* EXTRACTED TEXT
____

| Field Index | Variable         | Meaning                         |
| ----------- | ---------------- | ------------------------------- |
| `f[0]`      | Transform matrix | Position and orientation        |
| `f[1]`      | Velocity vector  | Movement direction/speed        |
| `f[2]`      | Health level     | Aircraft damage level           |
| `f[3]`      | Wreck flag       | Whether the aircraft is wrecked |
| `f[4]`      | Brake level      | Brake force on wheels           |
| `f[5]`      | Flaps level      | Wing flaps for lift/drag        |
| `f[6]`      | Landed flag      | Whether the aircraft has landed |
| `f[7]`      | Target name      | Target of the targeting system  |


# Libraries

In [19]:
import numpy as np

import os

import pandas as pd

import sqlite3

# Constants

In [20]:
DB_DIR = os.path.join('..', 'data', 'external', 'v2_logs.db')
SAVE_DIR = os.path.join('..', 'data', 'interim', 'version_02.csv')
RECORD_ID = 5
COLUMN_NAMES = ['transform_matrix', 'velocity', 'health_level', 'wreck_flag', 'brake_level', 'flaps_level', 'landed_level', 'target_name']

# Import Data

In [21]:
conn = sqlite3.connect(DB_DIR)

____

* AIM OF THE TASK
Continue the aircraft log notebook from its last line.

____

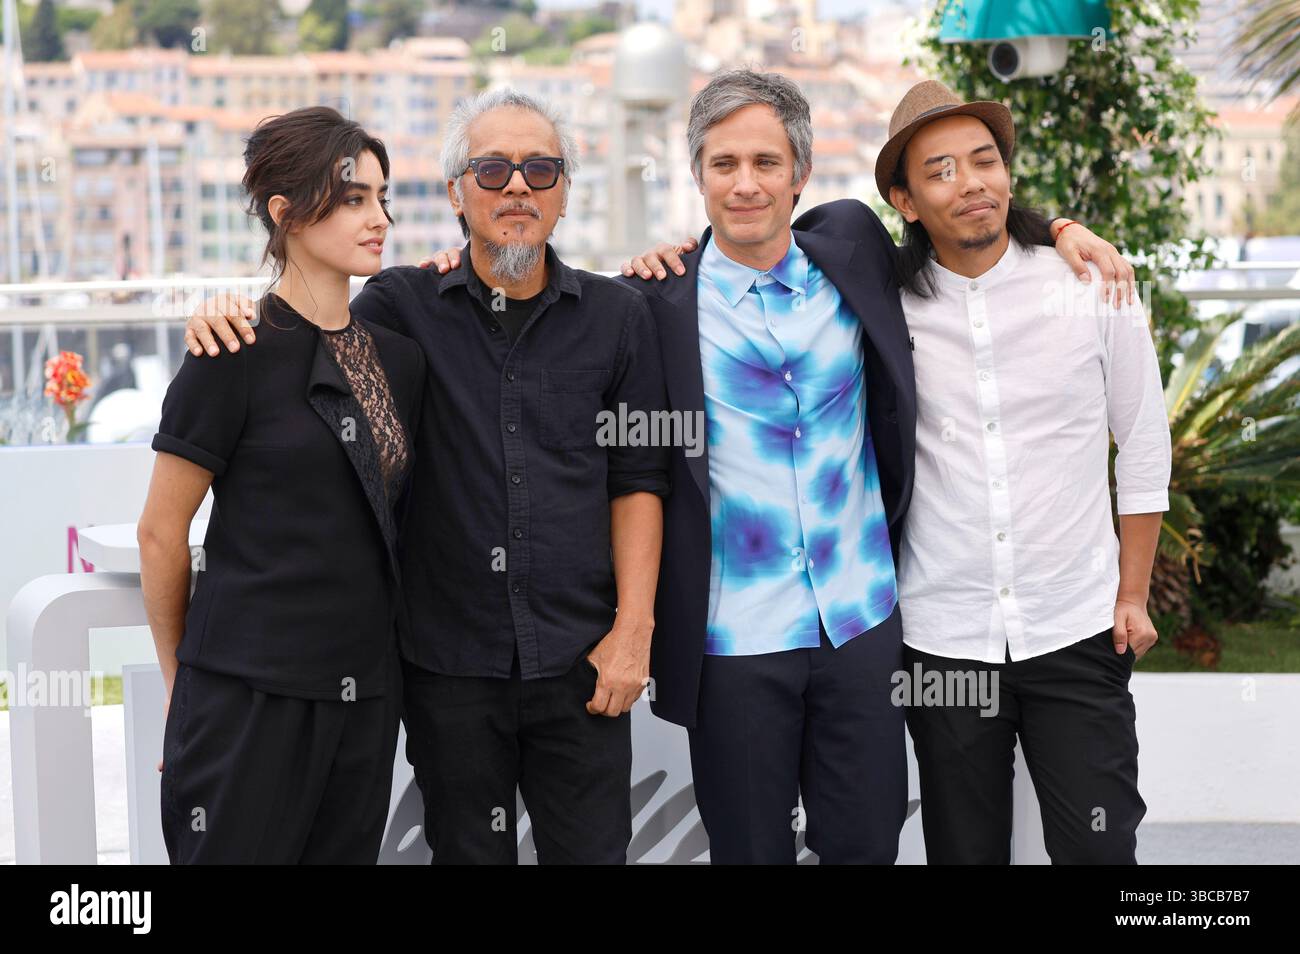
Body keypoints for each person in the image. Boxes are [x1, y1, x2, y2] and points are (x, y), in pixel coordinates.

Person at [511, 68, 1139, 864]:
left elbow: (962, 222)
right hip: (732, 639)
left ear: (800, 174)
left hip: (864, 627)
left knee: (867, 846)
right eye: (724, 164)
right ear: (697, 175)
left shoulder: (852, 250)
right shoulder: (654, 305)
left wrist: (1060, 229)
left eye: (766, 163)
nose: (745, 185)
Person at [178, 89, 671, 865]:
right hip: (446, 667)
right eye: (492, 169)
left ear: (567, 192)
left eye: (541, 170)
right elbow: (305, 317)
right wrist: (220, 314)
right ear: (455, 193)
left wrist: (633, 632)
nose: (518, 187)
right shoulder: (400, 307)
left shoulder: (619, 316)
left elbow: (639, 477)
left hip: (584, 661)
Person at [875, 80, 1168, 863]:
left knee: (1100, 850)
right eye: (940, 170)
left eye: (984, 161)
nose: (971, 182)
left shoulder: (1090, 284)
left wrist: (1132, 596)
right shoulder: (884, 306)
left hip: (1077, 625)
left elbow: (1141, 444)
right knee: (964, 850)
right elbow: (780, 238)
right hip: (943, 635)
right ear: (904, 200)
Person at [137, 106, 426, 864]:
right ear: (286, 212)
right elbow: (162, 533)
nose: (380, 217)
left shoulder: (400, 359)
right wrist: (181, 684)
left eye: (382, 197)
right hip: (246, 698)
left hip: (365, 698)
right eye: (355, 197)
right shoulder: (230, 348)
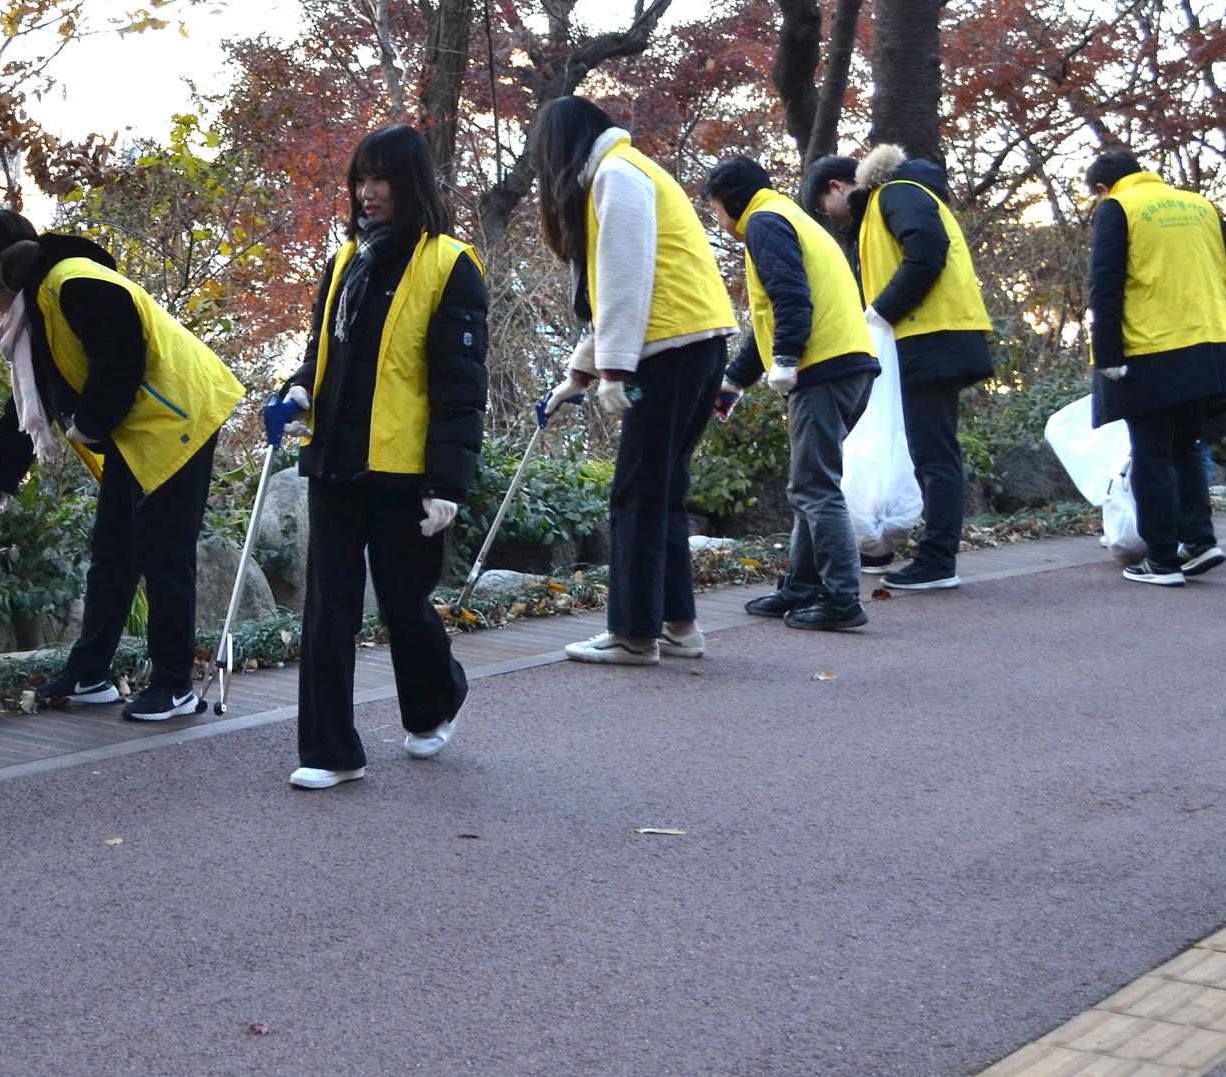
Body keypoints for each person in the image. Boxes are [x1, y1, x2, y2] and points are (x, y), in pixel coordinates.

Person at [0, 210, 243, 723]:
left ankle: (174, 686)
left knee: (163, 552)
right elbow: (32, 400)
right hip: (140, 429)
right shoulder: (39, 306)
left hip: (180, 416)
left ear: (7, 267)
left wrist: (89, 424)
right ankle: (90, 674)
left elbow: (121, 359)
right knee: (112, 551)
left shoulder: (76, 283)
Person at [275, 125, 486, 791]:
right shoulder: (344, 262)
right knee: (327, 607)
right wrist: (297, 392)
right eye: (360, 178)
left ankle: (435, 698)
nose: (367, 191)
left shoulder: (451, 264)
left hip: (404, 470)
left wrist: (448, 480)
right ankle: (332, 749)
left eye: (381, 177)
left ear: (411, 182)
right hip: (334, 459)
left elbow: (461, 385)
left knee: (404, 601)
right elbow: (321, 352)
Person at [530, 99, 736, 666]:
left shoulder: (615, 176)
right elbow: (625, 282)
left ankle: (633, 635)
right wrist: (582, 369)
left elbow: (624, 278)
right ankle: (678, 626)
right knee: (662, 490)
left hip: (668, 351)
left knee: (635, 492)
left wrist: (614, 369)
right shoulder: (632, 168)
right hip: (696, 344)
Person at [799, 146, 993, 591]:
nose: (830, 217)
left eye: (825, 207)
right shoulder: (882, 210)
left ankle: (939, 560)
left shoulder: (896, 192)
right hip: (930, 334)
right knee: (916, 445)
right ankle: (888, 549)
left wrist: (882, 310)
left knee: (934, 452)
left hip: (932, 336)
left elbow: (926, 252)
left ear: (838, 187)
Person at [702, 157, 879, 632]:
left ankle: (843, 600)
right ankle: (800, 589)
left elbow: (790, 297)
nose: (719, 222)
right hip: (849, 363)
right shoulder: (788, 216)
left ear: (733, 203)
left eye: (717, 210)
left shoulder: (764, 221)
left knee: (814, 487)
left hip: (822, 368)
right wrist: (734, 380)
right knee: (809, 483)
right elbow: (771, 314)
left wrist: (786, 359)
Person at [1083, 150, 1226, 587]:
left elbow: (1104, 284)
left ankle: (1160, 559)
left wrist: (1107, 358)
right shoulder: (1198, 204)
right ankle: (1198, 542)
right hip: (1210, 345)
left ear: (1104, 188)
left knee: (1151, 452)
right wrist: (1210, 298)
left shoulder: (1118, 209)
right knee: (1185, 445)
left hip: (1152, 349)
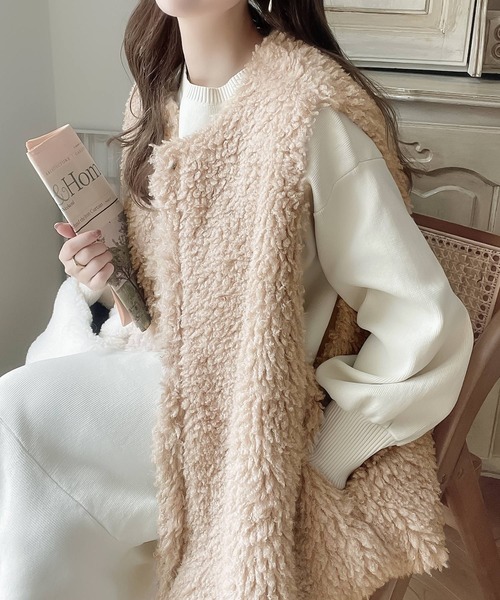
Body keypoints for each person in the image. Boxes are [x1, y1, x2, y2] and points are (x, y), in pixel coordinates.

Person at [0, 1, 474, 599]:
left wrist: (322, 459)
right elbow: (157, 284)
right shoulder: (154, 95)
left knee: (19, 416)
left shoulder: (308, 112)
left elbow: (427, 324)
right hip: (152, 375)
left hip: (246, 420)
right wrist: (99, 279)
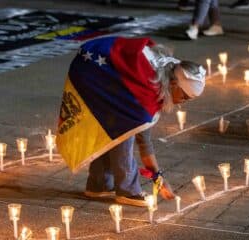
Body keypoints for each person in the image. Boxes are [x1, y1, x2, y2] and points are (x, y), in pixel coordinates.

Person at [56, 36, 206, 207]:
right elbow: (144, 140)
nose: (184, 102)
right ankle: (128, 190)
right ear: (173, 83)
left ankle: (99, 183)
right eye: (185, 97)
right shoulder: (148, 91)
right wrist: (158, 178)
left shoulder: (166, 72)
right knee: (124, 128)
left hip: (102, 69)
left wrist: (158, 177)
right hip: (92, 68)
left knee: (112, 123)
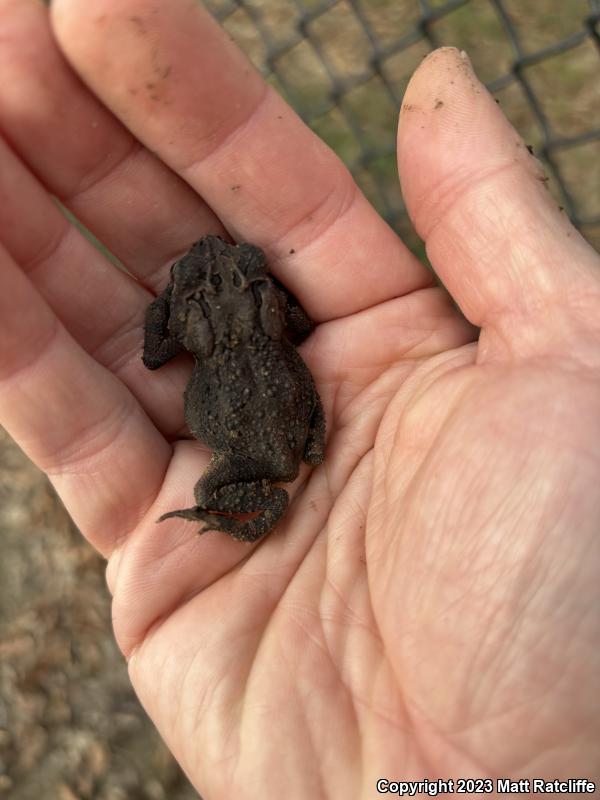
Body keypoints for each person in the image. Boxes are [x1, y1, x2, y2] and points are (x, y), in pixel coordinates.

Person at [0, 0, 598, 796]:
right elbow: (309, 322)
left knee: (220, 477)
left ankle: (226, 506)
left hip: (249, 438)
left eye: (231, 274)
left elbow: (150, 355)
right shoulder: (273, 311)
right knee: (271, 449)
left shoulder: (185, 327)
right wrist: (268, 294)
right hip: (292, 419)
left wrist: (171, 308)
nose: (211, 267)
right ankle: (247, 492)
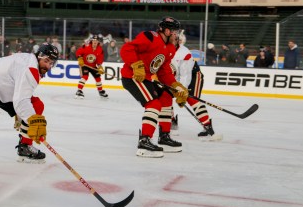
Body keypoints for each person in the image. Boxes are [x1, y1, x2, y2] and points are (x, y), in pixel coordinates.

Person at [120, 17, 188, 158]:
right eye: (175, 32)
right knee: (153, 103)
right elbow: (127, 48)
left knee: (166, 96)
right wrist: (135, 64)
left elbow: (164, 72)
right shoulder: (150, 37)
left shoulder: (170, 48)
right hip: (133, 77)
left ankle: (164, 136)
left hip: (146, 78)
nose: (177, 36)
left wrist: (176, 87)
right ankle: (144, 141)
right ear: (167, 31)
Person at [171, 31, 222, 141]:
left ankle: (207, 126)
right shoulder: (163, 49)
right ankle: (171, 122)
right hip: (174, 78)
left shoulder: (184, 53)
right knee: (164, 97)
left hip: (193, 76)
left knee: (192, 99)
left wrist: (182, 91)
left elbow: (185, 76)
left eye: (175, 39)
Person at [75, 35, 108, 99]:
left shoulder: (100, 50)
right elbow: (78, 52)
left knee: (98, 77)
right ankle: (79, 91)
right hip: (85, 65)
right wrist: (79, 58)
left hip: (93, 66)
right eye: (93, 40)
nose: (95, 42)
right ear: (91, 41)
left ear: (98, 42)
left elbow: (99, 60)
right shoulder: (86, 47)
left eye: (96, 40)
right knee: (85, 76)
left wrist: (99, 67)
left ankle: (100, 91)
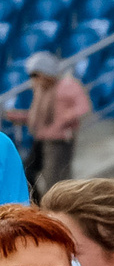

____

* RESULT OF THIS TASK
df_our = pd.read_sql_query(f'SELECT * FROM ally_1_machine_state WHERE id_rec >= {RECORD_ID}', conn)
df_bandit = pd.read_sql_query(f'SELECT * FROM ennemy_1_machine_state WHERE id_rec >= {RECORD_ID}', conn)
conn.close()

In [22]:
df_our.iloc[-1].v.split(':')

['-0.080891;0.012988;-0.996638;-4135.735840;-0.000001;0.999915;0.013031;512.866882;0.996723;0.001055;-0.080884;535.999634',
 '-230.656006;10.493129;-22.567677',
 '0.7929427291732906',
 '',
 '0',
 '0',
 '',
 'ennemy_1']

In [23]:
df_our.iloc[-2].v.split(':')

['-0.080891;0.012988;-0.996638;-4124.717773;-0.000001;0.999915;0.013031;512.370544;0.996723;0.001055;-0.080884;537.078735',
 '-230.264664;10.361356;-22.552729',
 '0.7929427291732906',
 '',
 '0',
 '0',
 '',
 'ennemy_1']

# Preprocess

## Split column [v]

In [24]:
def split_column_v(df_0: pd.DataFrame) -> pd.DataFrame: 
    '''
    splits column [v] to its parts.
    '''

    df_1 = df_0\
        .drop(columns=['v'])
    
    df_2 = df_0\
        .loc[:, 'v']\
        .str\
        .split(':', expand=True)\
        .set_axis(COLUMN_NAMES, axis=1)
    
    df_3 = pd.concat([df_1, df_2], axis=1)

    return df_3

df_our = split_column_v(df_our)
df_bandit = split_column_v(df_bandit)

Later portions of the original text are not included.